В нашей семье День Победы всегда был очень почитаем и светло-грустен. Официальное празднование не имело к этому никакого отношения. Ездили в Донской, клали цветы на пустую могилу моего навечно восемнадцатилетнего двоюродного дяди Ремочки, поминали родственников, от которых даже и кенотафа не осталось: двадцатилетнего Берчика Львова, одиннадцатилетнего Лёву Гросса, стариков Бинюмена и Лею Варшавских,
Ханусю Гросс... список можно продолжать. Пока были живы
сестры и братья бабушки, собирались у кого-то из них:
Взрослые пили горькую, плакали и радовались, что семья уцелела и растет. Дети, налопавшись макового струделя, знакомились с кузенами и лазали под столом.

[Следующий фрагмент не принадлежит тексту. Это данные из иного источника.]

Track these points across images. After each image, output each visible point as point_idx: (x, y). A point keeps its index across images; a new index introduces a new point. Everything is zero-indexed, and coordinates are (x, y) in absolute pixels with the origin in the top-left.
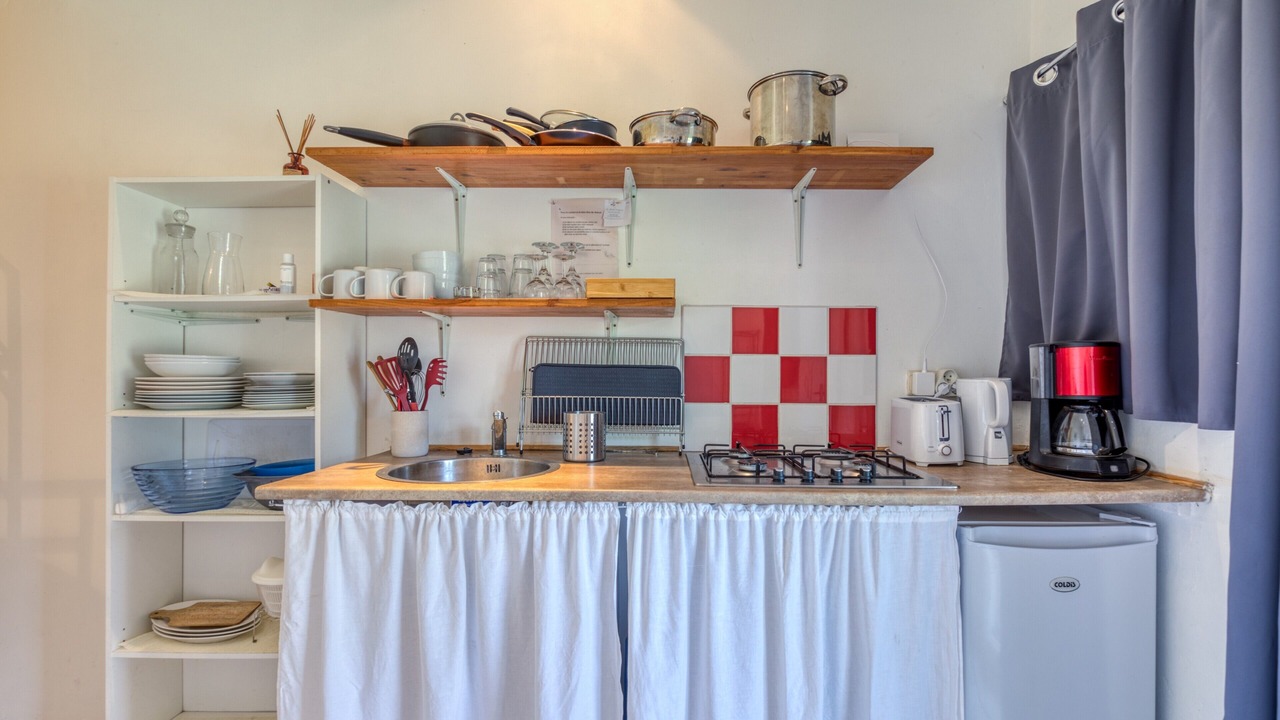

Дядя Саня, в восемнадцать же лет полуослепший в результате контузии, показывал удивительные фокусы - втирал монетку в запястье, а вынимал из уха.
Ничего этого больше нет и не будет: поколение тогдашних взрослых почти все ушло, большой некогда клан более или менее рассыпался на отдельные, мало связанные семьи, кузенов теперешние дети не знают не то что в лицо, а даже по имени.
В моей нынешней семье день окончания Второй мировой поневоле
превращается в день суда. И поэтому он не светел, а горек, как полынь.